Carbondale has issues with crime and violence, but the root of Carbondale is a nurturing place to grow up, the community is welcoming and, without politics, Carbondale would be much more peaceful, Sanders said.

Being a Black woman who is an advocate for women’s rights on the city council is one of the largest challenges Sanders has faced, she said. 

“Well, when I first got on the council, I was told that I didn’t know how to play the game and I always did wonder what the game was. And I guess some people are uncomfortable with me because I do speak up and I speak out and I ask questions, and I wonder why this is done,” Sanders said.

In Carbondale, almost half of the population is made up of minorities, yet there are still companies that either discriminate or just don’t do anything about diversity in the workplace, Sanders said.

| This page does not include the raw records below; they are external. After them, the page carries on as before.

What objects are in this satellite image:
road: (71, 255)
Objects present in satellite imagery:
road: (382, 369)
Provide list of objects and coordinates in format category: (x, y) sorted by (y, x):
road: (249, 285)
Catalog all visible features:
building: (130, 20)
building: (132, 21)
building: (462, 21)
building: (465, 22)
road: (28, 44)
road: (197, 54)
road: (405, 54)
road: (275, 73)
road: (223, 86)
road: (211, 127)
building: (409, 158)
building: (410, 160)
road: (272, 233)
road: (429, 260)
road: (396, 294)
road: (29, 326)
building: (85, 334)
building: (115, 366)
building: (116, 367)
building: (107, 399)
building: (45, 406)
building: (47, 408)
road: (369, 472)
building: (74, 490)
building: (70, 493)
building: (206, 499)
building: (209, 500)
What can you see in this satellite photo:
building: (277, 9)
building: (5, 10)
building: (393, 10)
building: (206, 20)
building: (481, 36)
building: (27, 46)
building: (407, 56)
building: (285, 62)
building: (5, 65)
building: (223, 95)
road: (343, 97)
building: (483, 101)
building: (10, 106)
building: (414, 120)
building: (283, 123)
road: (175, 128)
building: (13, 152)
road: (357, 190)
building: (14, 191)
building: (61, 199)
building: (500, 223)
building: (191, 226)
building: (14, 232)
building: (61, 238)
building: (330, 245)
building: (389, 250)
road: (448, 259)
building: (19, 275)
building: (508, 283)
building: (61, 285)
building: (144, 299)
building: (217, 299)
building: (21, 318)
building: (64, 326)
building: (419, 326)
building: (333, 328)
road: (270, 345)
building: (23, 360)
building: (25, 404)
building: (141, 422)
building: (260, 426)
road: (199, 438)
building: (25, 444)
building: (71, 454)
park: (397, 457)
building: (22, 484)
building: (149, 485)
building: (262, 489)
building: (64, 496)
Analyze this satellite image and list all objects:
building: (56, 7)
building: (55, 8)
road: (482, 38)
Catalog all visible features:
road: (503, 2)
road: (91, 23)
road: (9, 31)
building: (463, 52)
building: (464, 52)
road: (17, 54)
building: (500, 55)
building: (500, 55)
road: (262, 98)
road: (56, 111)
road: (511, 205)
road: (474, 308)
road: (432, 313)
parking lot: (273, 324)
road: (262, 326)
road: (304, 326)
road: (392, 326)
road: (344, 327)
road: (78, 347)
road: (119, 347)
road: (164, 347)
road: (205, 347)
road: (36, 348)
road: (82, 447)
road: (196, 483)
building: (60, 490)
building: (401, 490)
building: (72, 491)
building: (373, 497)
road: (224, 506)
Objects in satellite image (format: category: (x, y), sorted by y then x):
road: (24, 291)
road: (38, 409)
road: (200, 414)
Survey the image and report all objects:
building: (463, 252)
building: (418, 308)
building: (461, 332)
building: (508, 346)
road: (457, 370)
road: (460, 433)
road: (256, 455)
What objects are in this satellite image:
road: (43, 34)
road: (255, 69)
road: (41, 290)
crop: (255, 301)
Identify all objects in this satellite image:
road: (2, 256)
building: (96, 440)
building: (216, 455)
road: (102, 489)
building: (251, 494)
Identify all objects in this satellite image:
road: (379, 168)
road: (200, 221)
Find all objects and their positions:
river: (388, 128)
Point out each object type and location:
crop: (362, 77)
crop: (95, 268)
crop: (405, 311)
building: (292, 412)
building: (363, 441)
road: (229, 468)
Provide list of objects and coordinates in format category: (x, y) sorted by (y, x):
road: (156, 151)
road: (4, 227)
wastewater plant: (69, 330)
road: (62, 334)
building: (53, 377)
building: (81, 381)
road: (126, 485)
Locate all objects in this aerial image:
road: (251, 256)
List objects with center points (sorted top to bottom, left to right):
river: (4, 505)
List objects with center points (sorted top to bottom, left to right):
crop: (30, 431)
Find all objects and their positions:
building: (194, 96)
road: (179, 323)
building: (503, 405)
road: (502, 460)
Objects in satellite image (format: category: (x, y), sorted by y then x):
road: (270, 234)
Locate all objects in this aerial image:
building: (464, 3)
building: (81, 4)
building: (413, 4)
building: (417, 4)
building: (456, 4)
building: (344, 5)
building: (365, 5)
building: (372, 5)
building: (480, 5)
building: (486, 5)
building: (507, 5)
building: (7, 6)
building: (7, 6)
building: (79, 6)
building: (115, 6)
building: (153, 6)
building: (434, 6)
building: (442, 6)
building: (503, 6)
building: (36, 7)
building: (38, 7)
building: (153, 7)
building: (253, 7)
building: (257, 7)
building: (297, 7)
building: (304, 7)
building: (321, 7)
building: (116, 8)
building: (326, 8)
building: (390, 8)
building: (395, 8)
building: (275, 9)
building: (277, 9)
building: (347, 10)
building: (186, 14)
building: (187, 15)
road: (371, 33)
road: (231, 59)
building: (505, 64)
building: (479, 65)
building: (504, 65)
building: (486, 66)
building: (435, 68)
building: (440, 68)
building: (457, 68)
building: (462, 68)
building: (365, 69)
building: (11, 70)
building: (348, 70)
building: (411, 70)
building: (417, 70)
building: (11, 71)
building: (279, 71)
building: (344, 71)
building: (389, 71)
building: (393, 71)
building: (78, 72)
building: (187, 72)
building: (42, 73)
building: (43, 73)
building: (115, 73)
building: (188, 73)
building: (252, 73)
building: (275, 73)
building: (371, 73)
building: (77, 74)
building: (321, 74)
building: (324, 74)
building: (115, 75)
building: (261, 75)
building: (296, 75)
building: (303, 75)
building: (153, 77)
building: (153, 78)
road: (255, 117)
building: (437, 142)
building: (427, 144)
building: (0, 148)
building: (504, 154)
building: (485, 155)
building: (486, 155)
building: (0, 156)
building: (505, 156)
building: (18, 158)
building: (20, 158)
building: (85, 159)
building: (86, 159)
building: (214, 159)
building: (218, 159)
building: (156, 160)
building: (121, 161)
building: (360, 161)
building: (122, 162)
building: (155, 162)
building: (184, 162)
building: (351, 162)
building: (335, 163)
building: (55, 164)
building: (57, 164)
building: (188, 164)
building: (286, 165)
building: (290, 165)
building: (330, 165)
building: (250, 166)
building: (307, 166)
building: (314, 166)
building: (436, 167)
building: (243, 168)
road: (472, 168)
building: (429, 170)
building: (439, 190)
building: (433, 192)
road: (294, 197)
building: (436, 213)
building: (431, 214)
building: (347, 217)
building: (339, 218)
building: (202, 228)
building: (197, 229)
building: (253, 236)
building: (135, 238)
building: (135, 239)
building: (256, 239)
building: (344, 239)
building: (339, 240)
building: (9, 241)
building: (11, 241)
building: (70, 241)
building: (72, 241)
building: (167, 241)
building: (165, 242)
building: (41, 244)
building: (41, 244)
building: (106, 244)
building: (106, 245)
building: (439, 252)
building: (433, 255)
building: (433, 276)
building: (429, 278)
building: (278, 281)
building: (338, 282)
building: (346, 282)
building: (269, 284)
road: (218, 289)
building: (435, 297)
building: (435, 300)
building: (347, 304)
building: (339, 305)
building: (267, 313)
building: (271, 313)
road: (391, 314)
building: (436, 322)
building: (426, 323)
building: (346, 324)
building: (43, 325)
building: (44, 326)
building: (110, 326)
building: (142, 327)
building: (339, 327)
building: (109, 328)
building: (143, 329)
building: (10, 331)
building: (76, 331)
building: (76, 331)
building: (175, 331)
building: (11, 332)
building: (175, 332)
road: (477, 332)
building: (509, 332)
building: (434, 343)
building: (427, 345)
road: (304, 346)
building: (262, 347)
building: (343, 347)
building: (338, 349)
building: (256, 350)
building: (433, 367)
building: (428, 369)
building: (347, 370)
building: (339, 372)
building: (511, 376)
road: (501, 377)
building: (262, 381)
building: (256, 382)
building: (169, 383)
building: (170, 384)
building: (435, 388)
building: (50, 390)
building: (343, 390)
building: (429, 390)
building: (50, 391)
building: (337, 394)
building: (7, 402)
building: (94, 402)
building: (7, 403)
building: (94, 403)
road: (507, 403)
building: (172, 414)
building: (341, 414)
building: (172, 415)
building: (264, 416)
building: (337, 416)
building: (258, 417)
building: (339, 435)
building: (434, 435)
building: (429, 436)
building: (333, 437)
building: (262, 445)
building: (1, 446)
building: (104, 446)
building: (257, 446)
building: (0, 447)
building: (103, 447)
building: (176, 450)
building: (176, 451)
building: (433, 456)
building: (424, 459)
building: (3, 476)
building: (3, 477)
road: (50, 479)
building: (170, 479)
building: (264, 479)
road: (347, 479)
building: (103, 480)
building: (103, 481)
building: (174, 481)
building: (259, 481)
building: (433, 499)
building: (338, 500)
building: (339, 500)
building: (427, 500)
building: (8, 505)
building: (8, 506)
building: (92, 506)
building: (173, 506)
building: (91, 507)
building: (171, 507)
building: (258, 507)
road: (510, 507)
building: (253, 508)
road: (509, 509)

“There’s 88% employment in the city of Carbondale and 42% of our community is people of color, and it’s not a reflection in our city hall. It’s a problem when I see that our police officers are 88%. And, that diversity, that demographic that we have, it’s not reflected in our police department. It’s not reflected in our education system,” Sanders said. 

Even at the Eurma Hayes Center, where they have events for Black children, there are no Black teachers to give the kids hope that they can have a job when they grow up, Sanders said.

Sanders hopes that she, the rest of the city council, the Carbondale community and Women for Change can continue to speak out and change things. 

“And I know you can’t change things instantly, but I believe if you’re consistent and persistent about change, things will happen,” she said.